Let's say you are in "Browse" mode, which is the default behaviour for MythTV. This means that to change channels, you first use the arrow buttons on your remote or keyboard to look at descriptions of shows before you actually hit "OK" or "enter" to go to that channel. If you try it now, you'll see that as you "browse" along, your utf8 characters are displaying fine.
But, then when you actually change the channel, your characters go away, and are replaced by little boxes or question marks. What's going on there?
You might think, as I did, that setting the "OSD font" in the mythfrontend set up would mean that *all* On Screen Displays would use that font.
But it turns out that the "OSD font" setting in the mythfrontend setup only applies to the default font. If the theme you use has any font settings, and just about all of them do, they will over ride the default font with their own.

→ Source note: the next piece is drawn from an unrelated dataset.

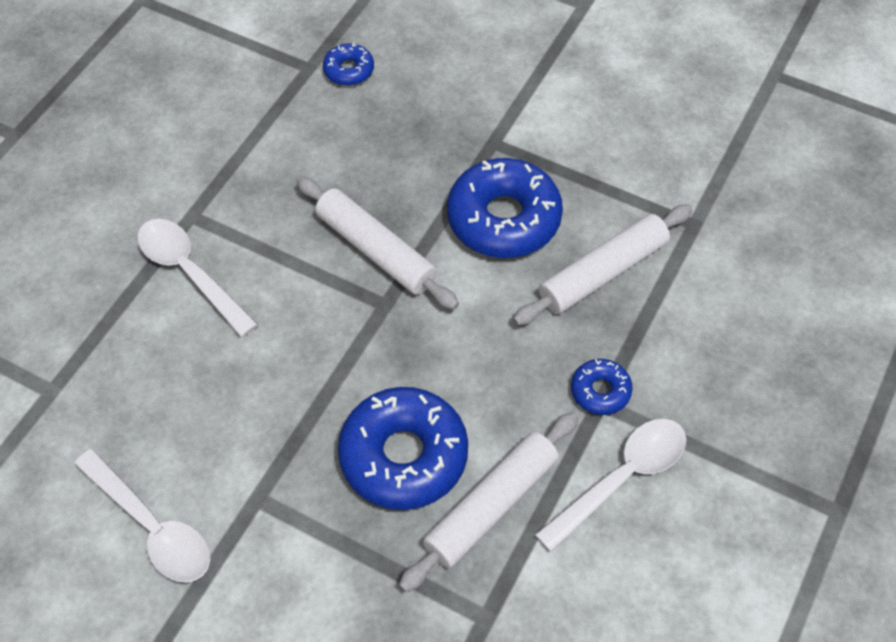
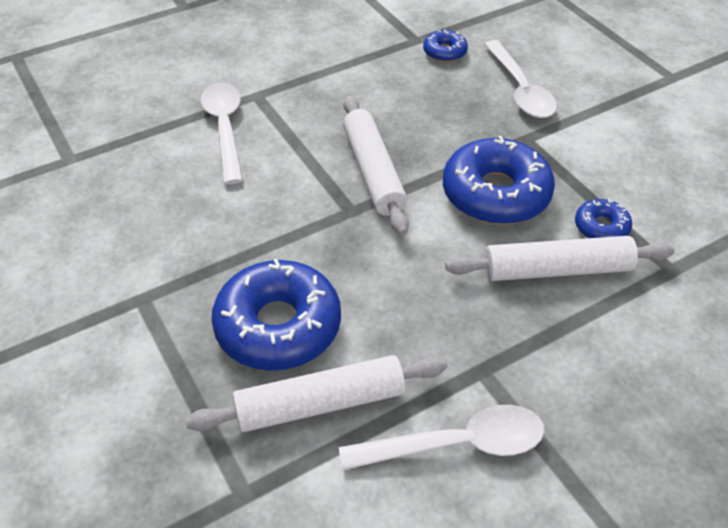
camera: 30 degrees right, 10 degrees down
white spoon [74,449,210,583] -> white spoon moved to [484,40,557,118]
blue donut [571,359,633,415] -> blue donut moved to [575,198,632,238]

Oddly enough, I found that with the three or four themes I experimented with, the default font applied before changing channels, and the theme font applied after changing channels. That was kind of counter intuitive, as I would expect the default to get overwritten either in both cases, or in neither case.
I still find that a little odd, but, fortunately, it's easily solved. All that needs to be done is to edit the OSD theme that you want to use, and that can be accomplished without too much hassle.
Hopefully you took note, as instructed in the last step, of the name of your "OSD theme". You need to go to the themes directory for your MythTV installation. For me, it was here:
/usr/share/mythtv/themes
There's a directory for every theme. Find the one that matches the name of your current OSD theme. Inside that directory you'll see a file called "osd.xml". Open that file with your favorite text editor.
Inside, there's a lot of code that may look confusing. Don't worry about it. If you do a search for ".ttf", you'll find every mention of the fonts being used.
There might be a lot of different references to fonts, depending on the theme and its complexity. And, if you wanted to get fancy, you could probably use different fonts of your own for various stylistic effects. Remember in the first section I said the opportunity existed to use multiple fonts? This is where you can if you want. Personally, I just wanted to get it working, so I replaced every font with my osaka.unicode.ttf font that I have.
The bottom line is that you want to switch every mention of fonts within this file to a utf8 capable font that you know works for your language. Once you see the name of the font being used in the file, you can use your text editor's "search and replace" function to replace all them much quicker than by hand. You may need to use the search and replace two or more times if the theme uses a few different fonts.
You'll need to do this for every theme you intend to use.
Once that's done, congratulations! You're finished!
Other notes
Just to give you an idea of what you are aspiring for, here are two screen shots showing my MythTV On Screen Displays using Japanese text. One is the Program Guide, and the other is the text that comes up when changing channels.
There's only one last thing, which I'm not necessarily recommending you do. Based on some information I got on the MythTV mailing list, I felt it might be good to edit this file:
/usr/share/mythtv/sql/mc.sql
Inside, it usually says:
ALTER DATABASE mythconverg DEFAULT CHARACTER SET latin1;
I changed it to:
ALTER DATABASE mythconverg DEFAULT CHARACTER SET utf8;
I'm not entirely sure when, why, how, or even if this file and the above MySQL command would be called. But I figured if it ever does, I don't want it to go in and switch my database back to latin1.